Information supplied section start
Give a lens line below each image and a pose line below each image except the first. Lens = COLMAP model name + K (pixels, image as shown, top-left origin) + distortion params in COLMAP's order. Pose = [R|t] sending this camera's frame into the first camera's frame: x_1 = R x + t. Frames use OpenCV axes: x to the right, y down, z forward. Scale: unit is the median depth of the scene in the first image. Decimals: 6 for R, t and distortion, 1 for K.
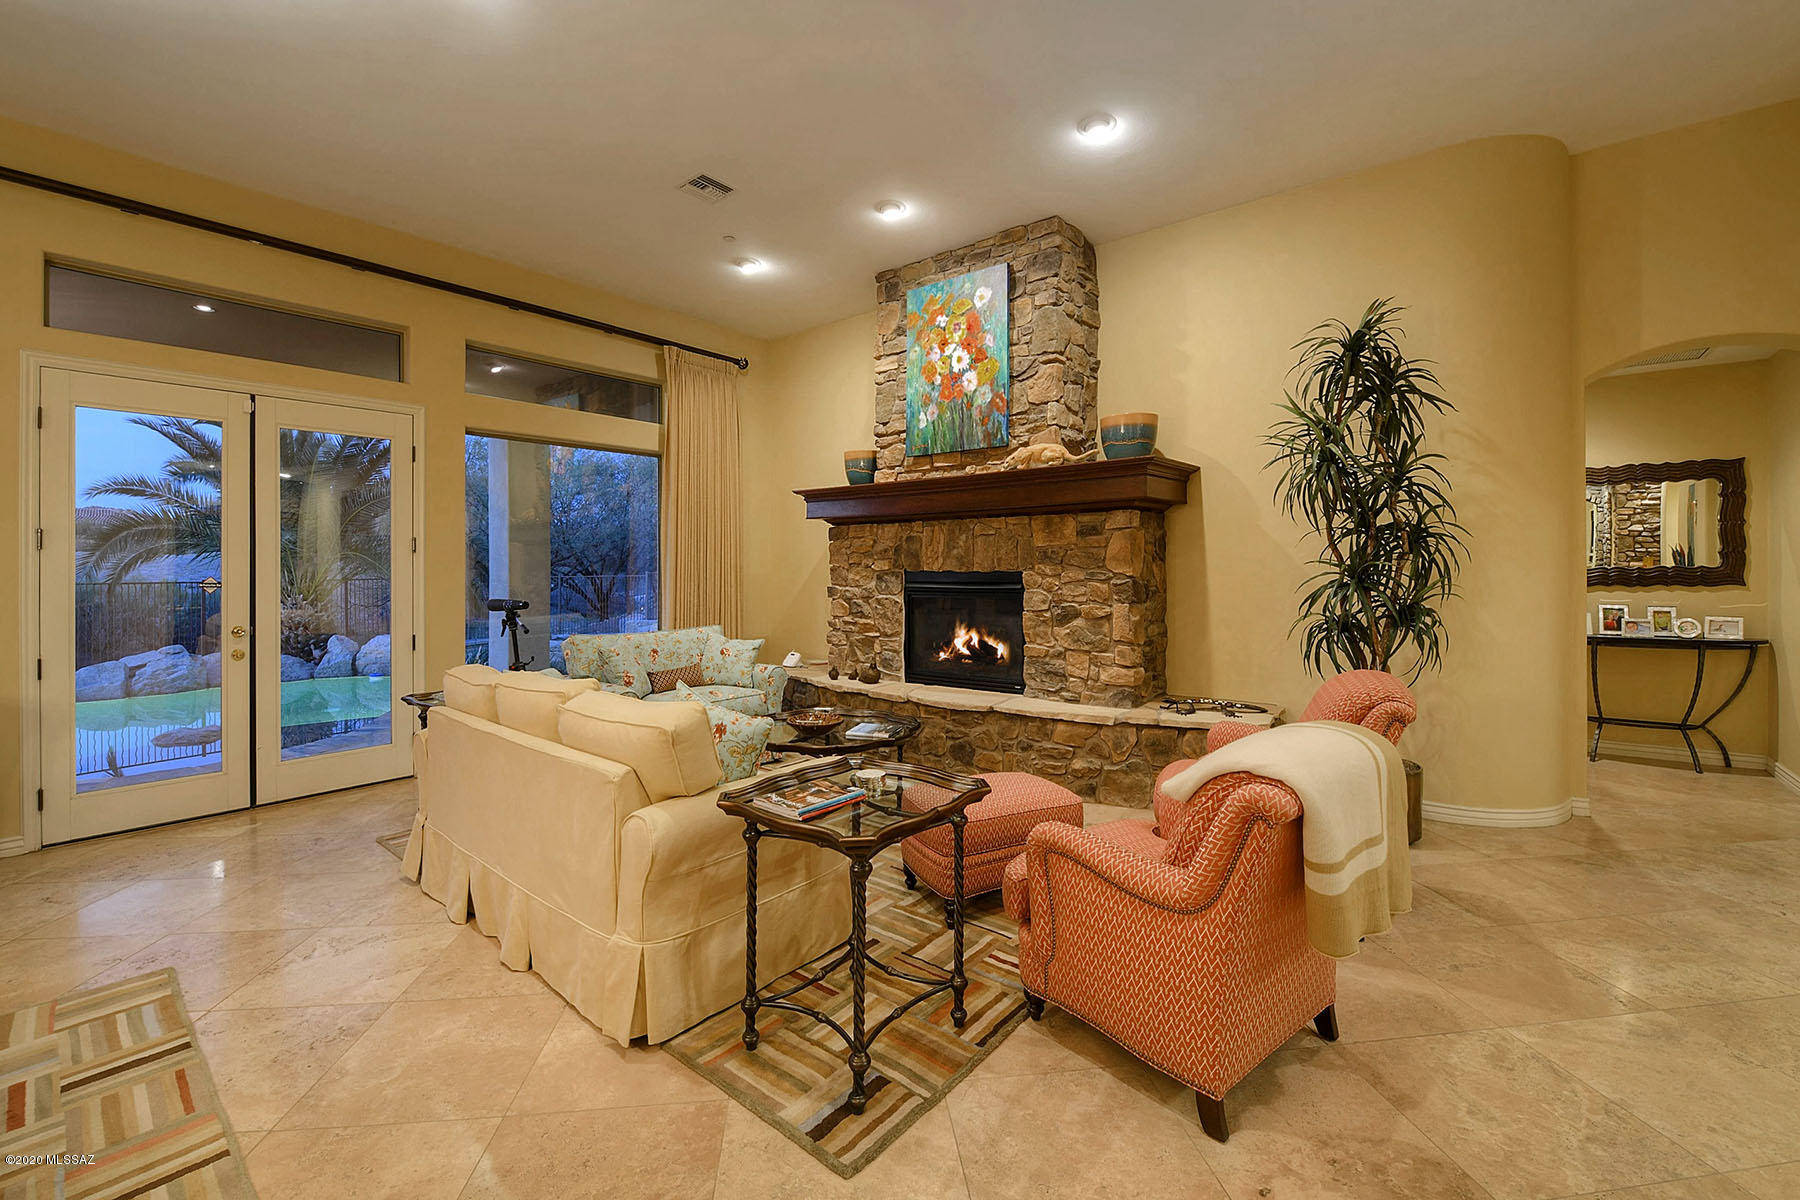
lens RADIAL K [[774.6, 0, 908.9], [0, 774.6, 520.1], [0, 0, 1]] dist [-0.017052, -0.000212]
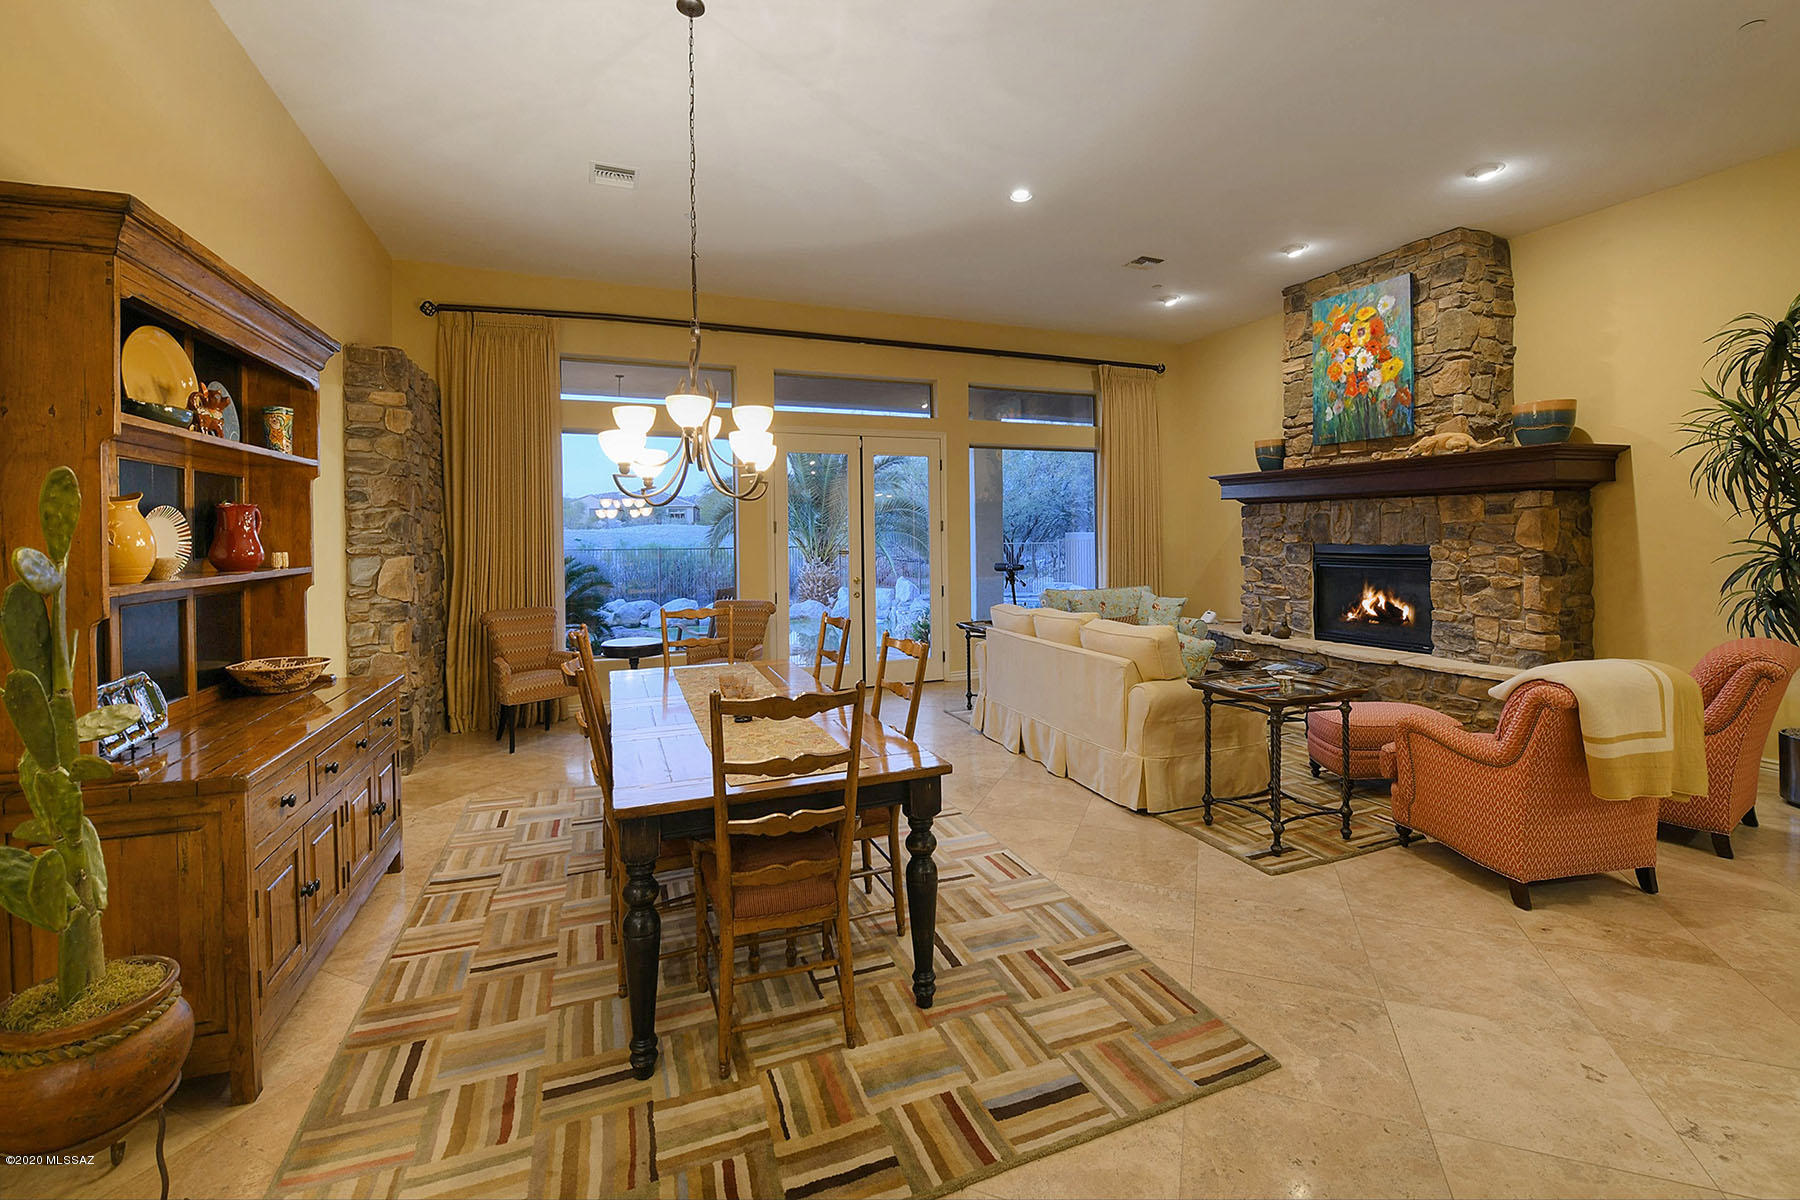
lens RADIAL K [[774.6, 0, 908.9], [0, 774.6, 520.1], [0, 0, 1]] dist [-0.017052, -0.000212]
pose [[0.878696, -0.008878, -0.477300, 0.015678], [0.029958, 0.998882, 0.036570, -0.034465], [0.476441, -0.046433, 0.877979, -0.346834]]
Information supplied section end
- What needs to be done -
Please output the material above unchanged, apart from removing the pictures.

- Task solution -
Give a lens line below each image and a pose line below each image except the first. Lens = COLMAP model name + K (pixels, image as shown, top-left origin) + distortion params in COLMAP's order. Pose = [R|t] sending this camera's frame into the first camera's frame: x_1 = R x + t. Frames use OpenCV axes: x to the right, y down, z forward. Scale: unit is the median depth of the scene in the first image. Decimals: 6 for R, t and distortion, 1 for K.
lens RADIAL K [[774.6, 0, 908.9], [0, 774.6, 520.1], [0, 0, 1]] dist [-0.017052, -0.000212]
lens RADIAL K [[774.6, 0, 908.9], [0, 774.6, 520.1], [0, 0, 1]] dist [-0.017052, -0.000212]
pose [[0.878696, -0.008878, -0.477300, 0.015678], [0.029958, 0.998882, 0.036570, -0.034465], [0.476441, -0.046433, 0.877979, -0.346834]]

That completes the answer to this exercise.